(588c) Physical Basis for the Formation and Stability of Silica Nanoparticles in Basic Solutions of Monovalent Cations | AIChE

(588c) Physical Basis for the Formation and Stability of Silica Nanoparticles in Basic Solutions of Monovalent Cations

Authors 

Rimer, J. D. - Presenter, University of Houston


Aqueous silica chemistry remains an important, yet not fully understood topic in the synthesis of mesostructured materials, catalysts and adsorbents, low-dielectric coatings, biomineralization, etc., to name a few. The classical view of silica polymerization is that it is a rather uncontrolled process leading to poorly defined structures with broad distributions of molecular weights and connectivity, as it is typically the case in sol-gel processes [1]. Recent experiments conducted in our laboratories reveal a rather different view of silica polymerization [2, 3]. We observe that at well-defined concentrations of silica in basic solutions of monovalent cations, further addition of silica leads suddenly to the formation of silica nanoparticles with a size that is fairly uniform, nearly independent of the cation identity (from Na+ to organic cations such as tetrabutylammonium, TBA+), and with a structure formed of a silica core and a cation shell. Moreover, the formation and dissolution of these nanoparticles appears to be a reversible process at room temperature over typical observation times [3].

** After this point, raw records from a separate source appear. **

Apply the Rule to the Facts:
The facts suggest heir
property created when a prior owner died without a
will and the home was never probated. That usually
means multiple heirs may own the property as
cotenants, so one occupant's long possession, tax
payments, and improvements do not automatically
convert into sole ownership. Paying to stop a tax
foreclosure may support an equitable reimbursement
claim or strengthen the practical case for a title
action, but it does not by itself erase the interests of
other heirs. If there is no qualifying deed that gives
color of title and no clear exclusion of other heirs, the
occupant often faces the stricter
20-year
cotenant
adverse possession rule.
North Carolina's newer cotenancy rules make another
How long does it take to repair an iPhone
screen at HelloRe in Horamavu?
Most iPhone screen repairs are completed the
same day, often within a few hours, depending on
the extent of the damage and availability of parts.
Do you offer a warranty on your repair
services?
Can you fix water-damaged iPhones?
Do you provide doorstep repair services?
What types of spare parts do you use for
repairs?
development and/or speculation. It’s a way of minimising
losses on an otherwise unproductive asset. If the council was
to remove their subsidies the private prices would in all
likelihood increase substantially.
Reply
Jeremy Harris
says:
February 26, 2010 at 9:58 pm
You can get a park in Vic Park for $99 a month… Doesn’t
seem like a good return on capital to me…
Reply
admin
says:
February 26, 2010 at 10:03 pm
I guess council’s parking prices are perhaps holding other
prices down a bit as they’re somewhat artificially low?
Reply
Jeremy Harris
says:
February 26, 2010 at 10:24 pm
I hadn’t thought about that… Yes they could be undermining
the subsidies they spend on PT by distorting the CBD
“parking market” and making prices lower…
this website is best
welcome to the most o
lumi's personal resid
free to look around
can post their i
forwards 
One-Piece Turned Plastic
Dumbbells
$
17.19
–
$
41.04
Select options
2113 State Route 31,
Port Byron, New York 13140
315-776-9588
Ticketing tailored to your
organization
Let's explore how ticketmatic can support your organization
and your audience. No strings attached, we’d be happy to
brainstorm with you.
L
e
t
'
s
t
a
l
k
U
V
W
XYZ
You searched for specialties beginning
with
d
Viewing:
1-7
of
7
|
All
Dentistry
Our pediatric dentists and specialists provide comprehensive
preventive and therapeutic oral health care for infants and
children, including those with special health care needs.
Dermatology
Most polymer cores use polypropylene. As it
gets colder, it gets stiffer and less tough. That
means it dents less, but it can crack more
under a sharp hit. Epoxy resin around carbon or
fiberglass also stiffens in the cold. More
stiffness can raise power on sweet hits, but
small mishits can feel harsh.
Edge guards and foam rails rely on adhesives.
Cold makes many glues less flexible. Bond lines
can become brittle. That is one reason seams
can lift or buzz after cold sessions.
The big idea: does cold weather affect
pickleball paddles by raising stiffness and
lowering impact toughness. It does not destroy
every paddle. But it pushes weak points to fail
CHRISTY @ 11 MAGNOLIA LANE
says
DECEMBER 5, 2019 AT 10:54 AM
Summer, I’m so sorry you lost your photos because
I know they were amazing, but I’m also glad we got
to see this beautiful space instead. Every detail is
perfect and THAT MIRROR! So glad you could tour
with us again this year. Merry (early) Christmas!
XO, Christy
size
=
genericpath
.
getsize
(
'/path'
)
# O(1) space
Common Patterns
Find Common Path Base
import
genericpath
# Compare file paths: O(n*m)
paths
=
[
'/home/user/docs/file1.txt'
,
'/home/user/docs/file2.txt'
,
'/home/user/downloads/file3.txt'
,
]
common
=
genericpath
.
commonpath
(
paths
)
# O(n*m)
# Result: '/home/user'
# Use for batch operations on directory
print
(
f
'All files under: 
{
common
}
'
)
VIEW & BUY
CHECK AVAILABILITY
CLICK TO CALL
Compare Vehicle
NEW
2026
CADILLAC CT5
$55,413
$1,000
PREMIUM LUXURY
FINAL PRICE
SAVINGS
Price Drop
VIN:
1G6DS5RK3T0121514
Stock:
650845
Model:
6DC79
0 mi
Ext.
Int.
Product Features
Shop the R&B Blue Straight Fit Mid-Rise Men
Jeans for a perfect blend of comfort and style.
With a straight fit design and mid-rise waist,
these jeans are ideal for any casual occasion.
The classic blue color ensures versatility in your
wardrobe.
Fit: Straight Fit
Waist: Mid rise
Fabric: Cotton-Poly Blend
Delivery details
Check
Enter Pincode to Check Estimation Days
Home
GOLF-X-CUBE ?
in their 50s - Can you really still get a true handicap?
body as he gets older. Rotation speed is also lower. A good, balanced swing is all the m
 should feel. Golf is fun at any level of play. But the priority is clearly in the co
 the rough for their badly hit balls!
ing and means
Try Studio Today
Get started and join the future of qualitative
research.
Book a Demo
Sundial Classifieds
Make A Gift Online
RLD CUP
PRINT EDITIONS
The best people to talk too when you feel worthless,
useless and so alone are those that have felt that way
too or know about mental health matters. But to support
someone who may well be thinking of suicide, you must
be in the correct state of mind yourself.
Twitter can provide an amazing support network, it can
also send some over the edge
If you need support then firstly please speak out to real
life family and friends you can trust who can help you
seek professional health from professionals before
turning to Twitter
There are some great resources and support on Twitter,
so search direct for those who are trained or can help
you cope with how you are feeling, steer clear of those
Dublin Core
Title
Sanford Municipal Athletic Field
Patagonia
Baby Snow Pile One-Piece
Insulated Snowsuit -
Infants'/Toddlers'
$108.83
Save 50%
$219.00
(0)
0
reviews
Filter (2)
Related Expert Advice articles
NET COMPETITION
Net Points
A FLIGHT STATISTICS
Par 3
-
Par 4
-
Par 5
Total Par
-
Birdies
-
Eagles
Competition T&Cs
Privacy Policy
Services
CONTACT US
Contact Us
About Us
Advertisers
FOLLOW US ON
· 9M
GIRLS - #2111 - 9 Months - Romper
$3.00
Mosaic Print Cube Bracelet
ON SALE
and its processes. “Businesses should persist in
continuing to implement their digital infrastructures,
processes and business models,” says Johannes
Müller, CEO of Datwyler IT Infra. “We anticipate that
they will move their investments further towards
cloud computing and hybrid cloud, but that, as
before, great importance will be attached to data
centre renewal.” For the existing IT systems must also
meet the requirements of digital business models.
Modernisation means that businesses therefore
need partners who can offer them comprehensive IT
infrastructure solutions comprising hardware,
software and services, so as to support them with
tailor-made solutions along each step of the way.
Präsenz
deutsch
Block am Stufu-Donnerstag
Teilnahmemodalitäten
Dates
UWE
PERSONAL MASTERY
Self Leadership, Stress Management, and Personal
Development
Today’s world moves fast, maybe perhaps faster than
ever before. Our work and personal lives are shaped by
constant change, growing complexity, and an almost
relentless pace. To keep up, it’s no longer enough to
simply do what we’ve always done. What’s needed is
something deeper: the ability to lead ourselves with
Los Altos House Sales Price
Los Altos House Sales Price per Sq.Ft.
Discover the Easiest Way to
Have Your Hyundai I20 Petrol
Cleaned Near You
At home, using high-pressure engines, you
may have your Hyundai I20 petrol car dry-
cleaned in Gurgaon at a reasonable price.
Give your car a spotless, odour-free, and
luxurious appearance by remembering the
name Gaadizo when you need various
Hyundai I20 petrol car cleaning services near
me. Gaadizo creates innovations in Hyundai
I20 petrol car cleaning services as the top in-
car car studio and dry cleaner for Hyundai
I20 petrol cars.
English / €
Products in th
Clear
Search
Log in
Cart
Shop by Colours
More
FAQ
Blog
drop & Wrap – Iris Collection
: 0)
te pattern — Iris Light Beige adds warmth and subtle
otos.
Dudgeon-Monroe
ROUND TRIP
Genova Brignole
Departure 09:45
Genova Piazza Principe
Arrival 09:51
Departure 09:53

Here we present studies of the colloidal stability and phase behavior of silica nanoparticles (<10 nm) using a combination of electrostatic and chemical equilibrium models. By accounting for the deprotonation and condensation of silica species we have been able to develop a model that predicts the phase diagram and critical aggregation concentration for silica nanoparticles in basic solutions [4]. Inclusion of a complexation model allows for the first determination of the equilibrium constant for nanoparticle silanol deprotonation along with the charge of the particle surface ? from which we are able to explain the colloidal stability of these small, 3-5 nm nanoparticles in solution. In addition, we show that the charging of the surface plays a significant role in the free energy of condensation and can explain why the formation of small particles is energetically favorable.

1. Iler, R. K. The chemistry of silica: solubility, polymerization, colloid and surface properties, and biochemistry. 1979, New York: Wiley.

2. Fedeyko, J. M.; Rimer, J. D.; Lobo, R. F.; Vlachos, D. G. J. Phys. Chem. B 2004, 108, 12271.

3. Fedeyko, J. M.; Vlachos, D. G.; Lobo, R. F. Langmuir 2005, 21, 5197.

4. Rimer, J. D.; Vlachos, D. G.; Lobo, R. F. J. Phys. Chem. B, Accepted 2005.